Let me reiterate: the reason that HIV has primarily affected homosexual men in the UK and the USA is that the virus was introduced into this population, and this population tends generally not to sleep with women. This is in complete contrast to sub-Saharan Africa, where HIV is a predominantly heterosexual disease and more women are infected than men. Similarly, when the epidemic started amongst intravenous drug users in Spain and Italy, the infection continued to spread amongst the heterosexual population.
But this fundamental misconception that HIV only affects gay men still persists, and still feeds the stigma that surrounds HIV. This stigma doesn't just exist within the general population, but within specific groups which have been affected by HIV, such as the black African population. In my clinic I see many an African patient who would not dare to reveal their HIV status for fear of castigation, and of rejection from their family and community. This is not helped if preachers continue to propagate the myth that HIV is really only associated with gay people and those with loose morals.
So we have to educate the public about the ways in which HIV is transmitted, and do so in such a way that we can tackle the stigma that is associated with HIV. We need to educate the public that if people are diagnosed early they can be put on life-saving treatment which can give them a normal life expectancy. Furthermore, they need to know that going on antiretroviral treatment can reduce their infectiousness by over 95%, as evidenced by a recent randomised trial.

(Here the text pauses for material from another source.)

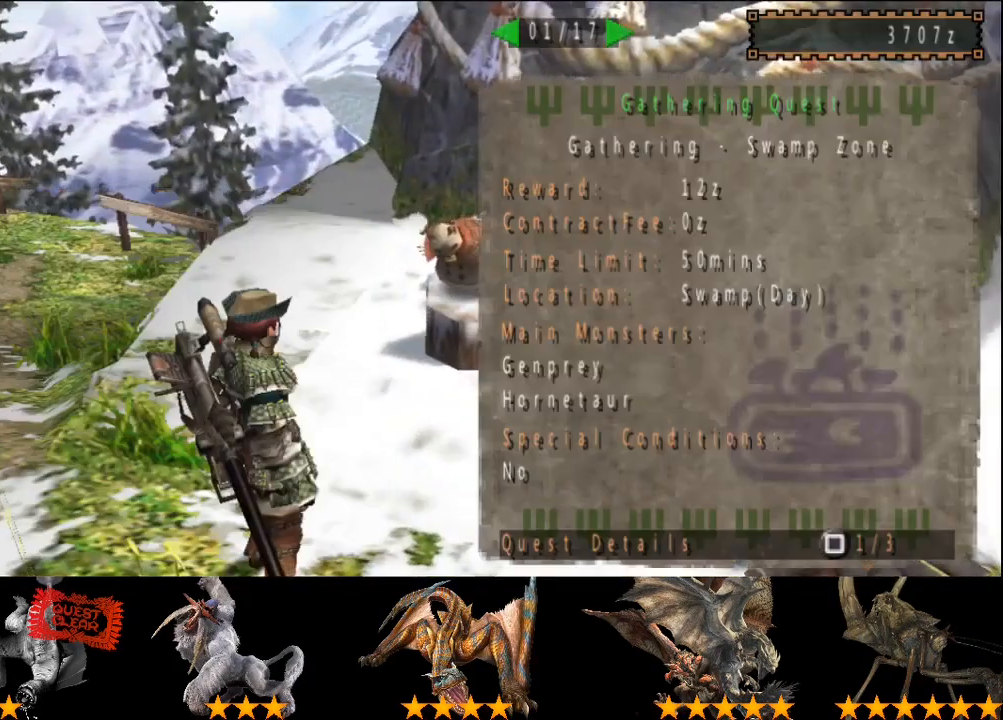
{"buttons": [], "left_stick": "center", "right_stick": "center", "events": [[83, "DPAD_LEFT", "up"]]}
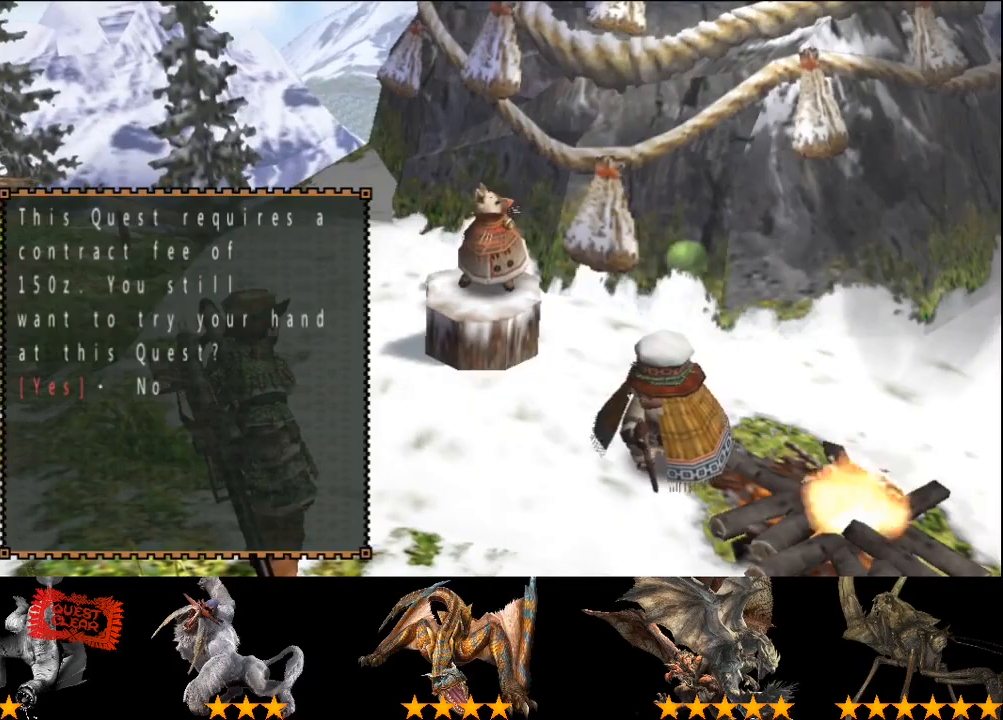
{"buttons": [], "left_stick": "up-left", "right_stick": "center", "events": [[150, "left_stick", "up-left"]]}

This is more crucial because there is another side to this coin. People who are unaware of their infection are still dying of HIV and AIDS-related conditions. The medical profession is not testing as they should when patients present with indicator symptoms associated with HIV. Moreover, the general public do not perceive themselves at risk because they do not identify with those groups in which HIV infection rates are seen to be high. It's worth noting, then, that 25% of all HIV diagnoses come from populations which are not classified as a classic 'at risk' group. Testing is for everyone.
How can we educate the public on a mass level in 2013? Both in my own practice and at Saving Lives, we have been working for the last five years trying to engage sportspeople and professional footballers to become involved in campaigning for the normalisation of HIV tests. Only now is this beginning to bear fruit - but what potential it has.

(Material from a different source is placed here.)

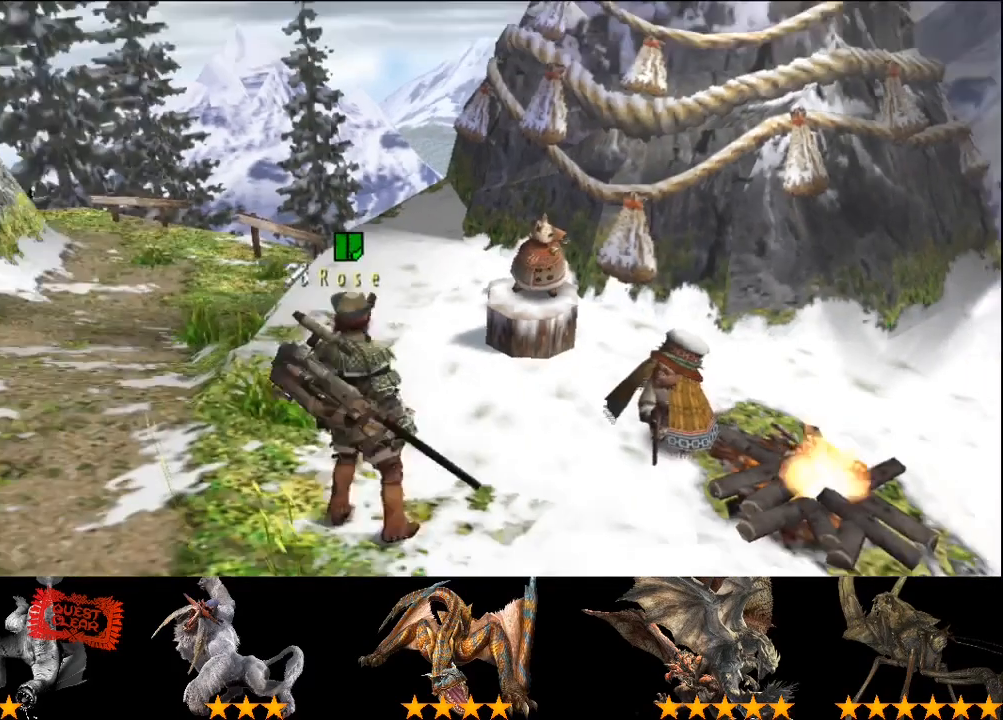
{"buttons": [], "left_stick": "up-left", "right_stick": "center", "events": []}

The message is simple: HIV testing saves lives, full stop. The medium is a group of individuals to whom people who would otherwise switch off will instead listen. It doesn't matter what you have done in the past, you must get yourself tested. In that way, you'll stay healthy and you can begin to look after you sexual health if you have not done so previously.

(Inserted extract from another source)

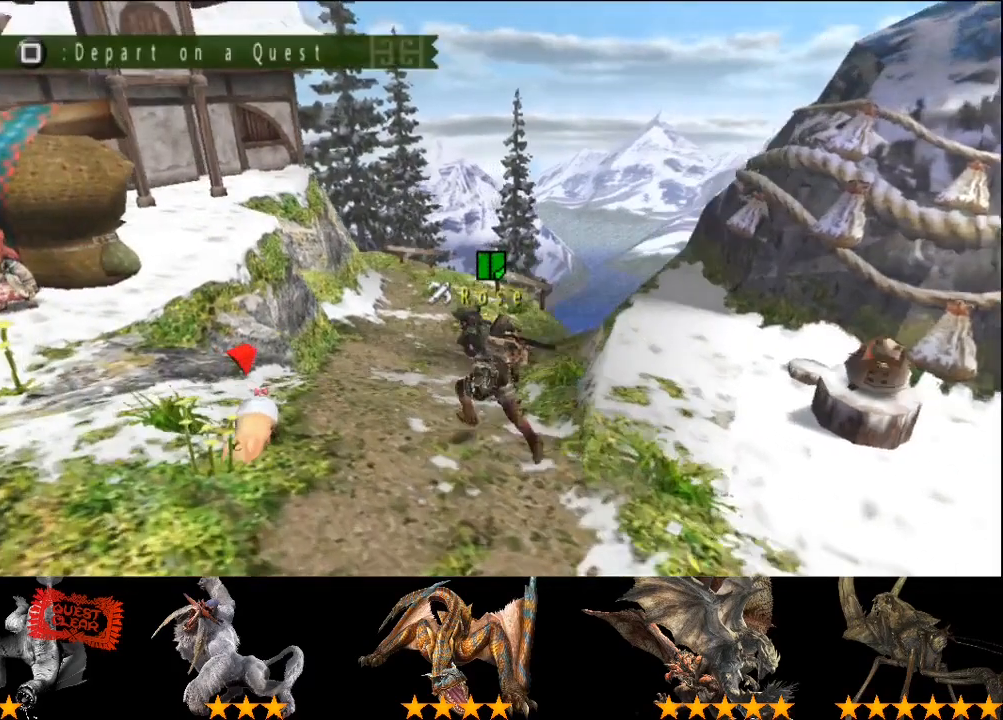
{"buttons": ["SQUARE"], "left_stick": "up", "right_stick": "center", "events": [[150, "left_stick", "up"], [167, "SQUARE", "down"]]}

I would like at this time, then, to thank publicly the players and ambassadors such as Curtis Davies, Darren Bent, Jack Butland, Nathan Redmond, Karen Carney, Natasha Dowie, Sally Walton, Hannah England, Matt Murray, Carl Froch and many other sporting stars who have helped try and normalise HIV and HIV testing. You may not be aware of it, guys, but when we look at the numbers of people that our messages reach when you tweet and retweet educational messages, the impact you are having is huge. Thank you.
Tweeting, of course, is free. But advertising still has its place. If anyone would like to take advantage of some of our powerful HIV awareness tools, then - to produce anything from humble clinic posters to posters for the sides of buses in your city, as is happening in Birmingham this month - then please contact us.
We've done a lot of hard work - and put in the significant investment - to get these ambassadors onboard. All we now ask is that partners find the money locally or nationally to deploy these materials. It's a cost-sharing, culture-changing model which we hope will empower us all to save lives this National HIV Testing Week.